本文>

↓

脱炭素社会に向けての考えや取り組みとは?
- 2021/2/15
- 法令コラム

政府は、2050年までの脱炭素社会の実現に向けて、取り組むべき具体的な数値目標や計画をまとめた「グリーン成長戦略」を、2020年12月に公開しました。グリーン成長戦略では、脱炭素社会を実現する上で重要な3つの産業(14分野)について、それぞれ目標や計画、支援策が示されています。
今回の記事では、3種類の産業(エネルギー、輸送・製造、家庭・オフィス)について、政府が想定している取り組みをご紹介します。
エネルギー関連産業に関する考え・取り組み
エネルギーに関連する産業では、「洋上風力」、「アンモニア」、「水素」、「原子力」という4つの分野が脱炭素に向けた重要分野として指定されています。
特に脱炭素社会を実現する上で切り札と言われているのが「洋上風力」です。事業規模が数千億円と非常に大きいことや、コスト低減の実現、関連産業への経済波及効果が大きさなどが、期待値の高さにつながっています。

↑

収集資料>
↓

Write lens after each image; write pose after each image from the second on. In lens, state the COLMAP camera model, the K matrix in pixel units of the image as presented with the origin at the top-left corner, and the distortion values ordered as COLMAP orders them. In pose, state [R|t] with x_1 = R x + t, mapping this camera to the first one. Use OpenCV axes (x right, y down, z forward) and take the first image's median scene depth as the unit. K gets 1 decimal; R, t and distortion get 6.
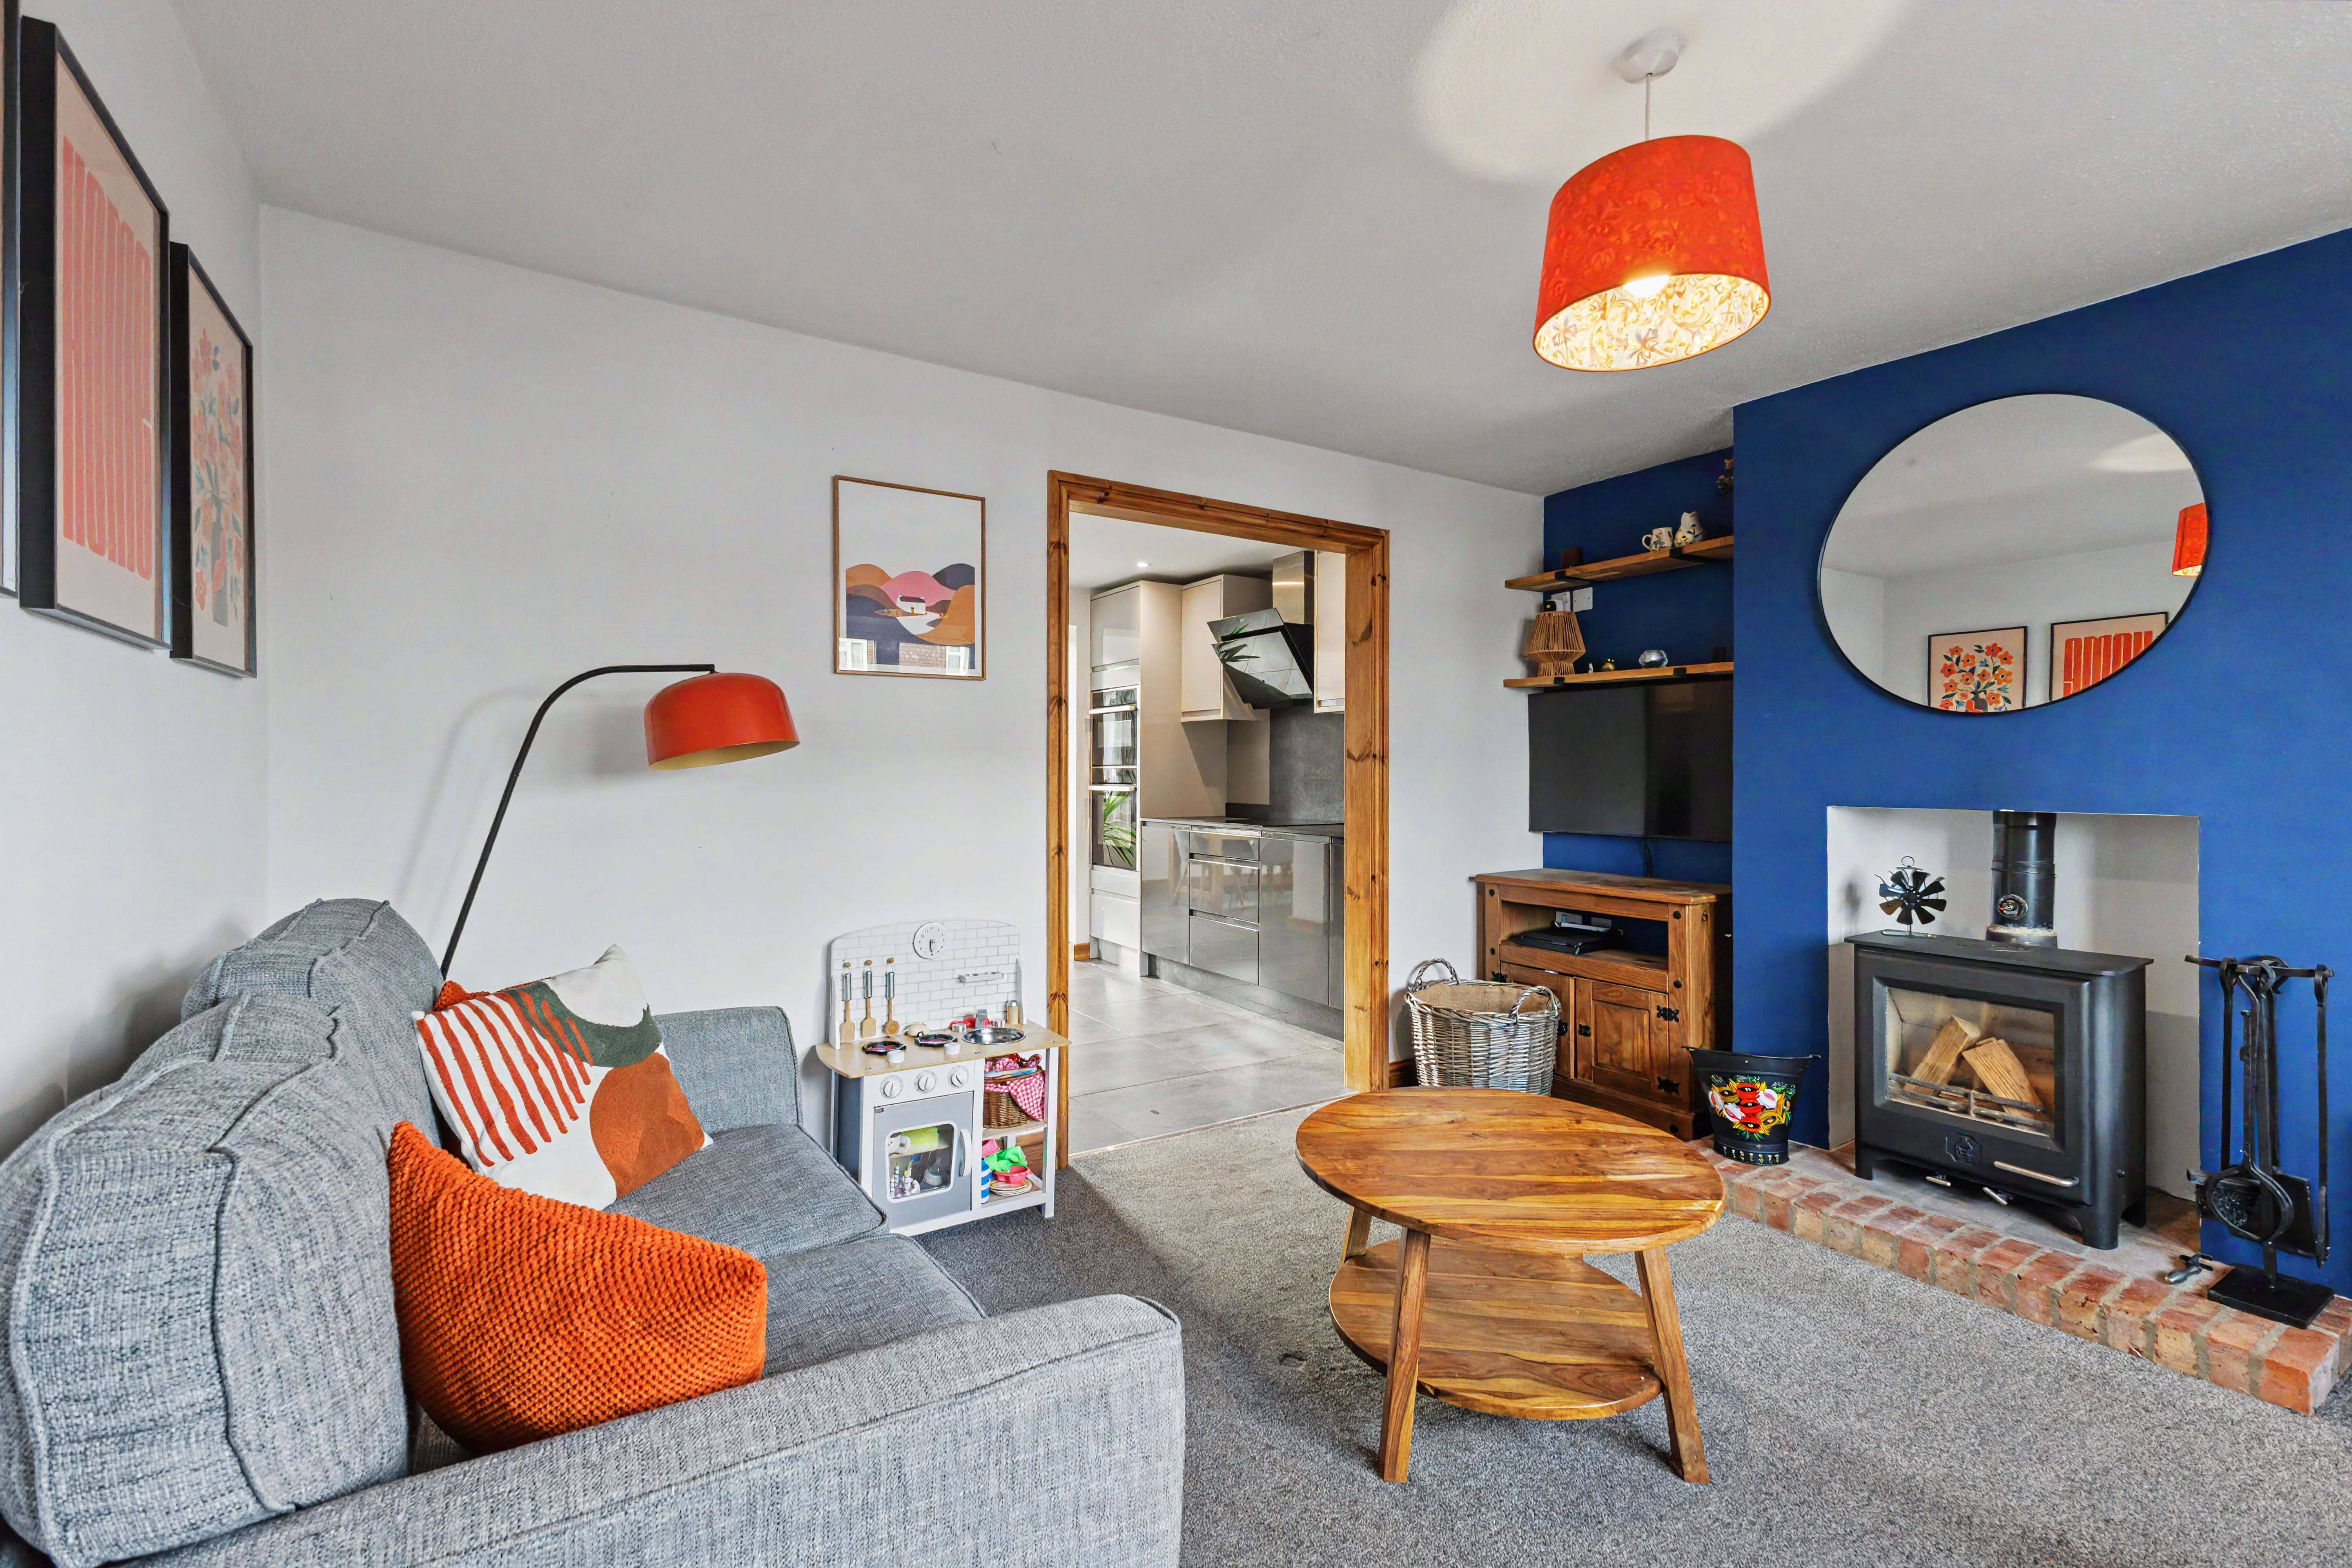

↑

課題>
脱炭素社会についての本文のうち、「- 2021/2/15」で始まり「いる取り組みをご紹介します。」まで続く部分を、「政府」を「国」に改めて書き直しなさい。

解答例>
- 2021/2/15
- 法令コラム

国は、2050年までの脱炭素社会の実現に向けて、取り組むべき具体的な数値目標や計画をまとめた「グリーン成長戦略」を、2020年12月に公開しました。グリーン成長戦略では、脱炭素社会を実現する上で重要な3つの産業(14分野)について、それぞれ目標や計画、支援策が示されています。
今回の記事では、3種類の産業(エネルギー、輸送・製造、家庭・オフィス)について、国が想定している取り組みをご紹介します。